Albert Speer: Not a mystery, merely a megalomaniac (illustration by Michael Daley)Albert Speer was as fortunate in death as he was in birth. In 1981, on a visit to London — the city that, four decades earlier, he had tried to obliterate with the world’s first missile bombardment — he had dinner with the historian Norman Stone at Brown’s Hotel, chatting and carousing until 2 am. Next morning Stone interviewed him for the BBC. Stone found Speer “haunted by his past”. Perhaps he was; but the septuagenarian boasted that he had an assignation with a younger woman — an affair that finally disillusioned his loyal wife, Gretel — and seemed to be enjoying an Indian summer. Before Speer could take his lover to lunch, however, he had a stroke, dying later at St Mary’s Hospital in Paddington.
The obituaries were respectful, of course: Speer had always enjoyed a good press. But did he deserve it? Or was his reputation for integrity a shameless fabrication? Journalists, academics and clergymen were complicit in Speer’s construction of an image — the senior Nazi who was innocent of the Holocaust but who admitted his guilt anyway — that was convenient for millions of his countrymen, because it enabled them to be economical with the truth about what exactly they too had known or done. Speer: Hitler’s Architect (Yale, £20), a new biography by Martin Kitchen, paints an unsparing portrait of this “hollow man”.
Speer has always been seen as the most decent, or at any rate the least vicious, of Hitler’s courtiers. He presented himself as an apolitical technocrat, young enough to be “seduced” by Hitler. The Führer took a fancy to the young architect who could turn his megalomaniac dreams into reality. Speer finally turned against Hitler and sabotaged the latter’s “Nero Order”, which would have left nothing but scorched earth to the conquerors of the Reich. In an influential postwar report, the economist John Kenneth Galbraith endorsed this self-image: Speer had engineered a miracle as Hitler’s armaments minister, enabling Germany to fight on for years despite Allied bombing. Most historians have echoed this orthodoxy, but Kitchen demolishes it, showing that Speer cooked the books to make his achievement look better.
Above all, Speer was an artist. Educated Germans did not want to believe that such a cultured man — friend of the pianist Wilhelm Kempff and patron of sculptors such as Georg Kolbe — could have been tainted by the regime he served. Surely this cool, elegant, handsome professor was no gangster, let alone a war criminal? Kitchen shows that he was both.
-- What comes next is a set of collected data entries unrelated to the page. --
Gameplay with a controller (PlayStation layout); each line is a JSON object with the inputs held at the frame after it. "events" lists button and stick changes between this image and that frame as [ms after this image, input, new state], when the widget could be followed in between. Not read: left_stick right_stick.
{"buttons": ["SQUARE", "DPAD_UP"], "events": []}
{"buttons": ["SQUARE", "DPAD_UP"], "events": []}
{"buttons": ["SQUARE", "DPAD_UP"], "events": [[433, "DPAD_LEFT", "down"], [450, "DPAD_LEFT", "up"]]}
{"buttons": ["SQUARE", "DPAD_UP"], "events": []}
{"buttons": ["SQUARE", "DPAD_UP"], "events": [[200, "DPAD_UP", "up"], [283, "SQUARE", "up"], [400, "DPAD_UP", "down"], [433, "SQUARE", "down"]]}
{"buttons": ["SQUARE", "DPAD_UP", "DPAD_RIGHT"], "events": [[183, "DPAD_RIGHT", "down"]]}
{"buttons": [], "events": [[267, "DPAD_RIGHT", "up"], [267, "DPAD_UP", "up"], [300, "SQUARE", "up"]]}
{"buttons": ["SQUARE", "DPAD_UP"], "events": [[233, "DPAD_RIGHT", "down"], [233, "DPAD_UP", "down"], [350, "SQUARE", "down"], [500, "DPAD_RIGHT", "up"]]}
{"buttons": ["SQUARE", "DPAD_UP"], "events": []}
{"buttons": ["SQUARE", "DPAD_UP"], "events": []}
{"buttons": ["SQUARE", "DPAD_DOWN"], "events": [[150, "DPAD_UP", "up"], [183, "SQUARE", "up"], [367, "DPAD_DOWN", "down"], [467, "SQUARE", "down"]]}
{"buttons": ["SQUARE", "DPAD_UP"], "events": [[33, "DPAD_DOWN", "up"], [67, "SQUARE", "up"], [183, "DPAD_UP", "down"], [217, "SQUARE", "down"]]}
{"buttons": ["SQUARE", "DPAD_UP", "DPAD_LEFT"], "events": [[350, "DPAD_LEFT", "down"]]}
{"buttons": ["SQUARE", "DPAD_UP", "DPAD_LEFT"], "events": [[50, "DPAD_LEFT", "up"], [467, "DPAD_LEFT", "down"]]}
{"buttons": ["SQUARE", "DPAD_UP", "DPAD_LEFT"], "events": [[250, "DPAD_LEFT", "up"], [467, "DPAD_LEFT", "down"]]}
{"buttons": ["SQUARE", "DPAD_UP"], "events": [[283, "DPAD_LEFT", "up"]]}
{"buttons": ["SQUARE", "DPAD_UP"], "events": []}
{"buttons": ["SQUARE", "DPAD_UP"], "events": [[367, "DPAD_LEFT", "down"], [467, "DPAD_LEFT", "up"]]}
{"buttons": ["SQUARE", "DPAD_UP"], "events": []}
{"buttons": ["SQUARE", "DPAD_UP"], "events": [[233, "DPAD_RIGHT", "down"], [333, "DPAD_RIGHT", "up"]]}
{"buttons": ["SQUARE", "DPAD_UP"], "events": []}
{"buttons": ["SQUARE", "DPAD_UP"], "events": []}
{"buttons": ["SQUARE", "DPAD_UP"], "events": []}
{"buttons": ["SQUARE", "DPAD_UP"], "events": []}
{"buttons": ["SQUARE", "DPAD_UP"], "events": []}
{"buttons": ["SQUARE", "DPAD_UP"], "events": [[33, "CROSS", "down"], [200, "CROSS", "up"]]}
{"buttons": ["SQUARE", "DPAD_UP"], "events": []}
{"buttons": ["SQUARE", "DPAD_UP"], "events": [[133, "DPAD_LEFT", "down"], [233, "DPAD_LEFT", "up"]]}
Speer owed his career as an architect entirely to the Nazis: lacking originality, he plagiarised Weimar design, from Max Reinhardt’s theatre to the Bauhaus, to create spectacles for the party. His “cathedral of light” at the 1936 Nuremberg rally was really Leni Riefenstahl’s idea and he was eager to flatter Hitler by promising to turn Berlin into “Germania”, a neoclassical monstrosity on an inhuman scale. As Inspector General of Buildings, he soon became rich by creaming off a 2 per cent commission on public building projects.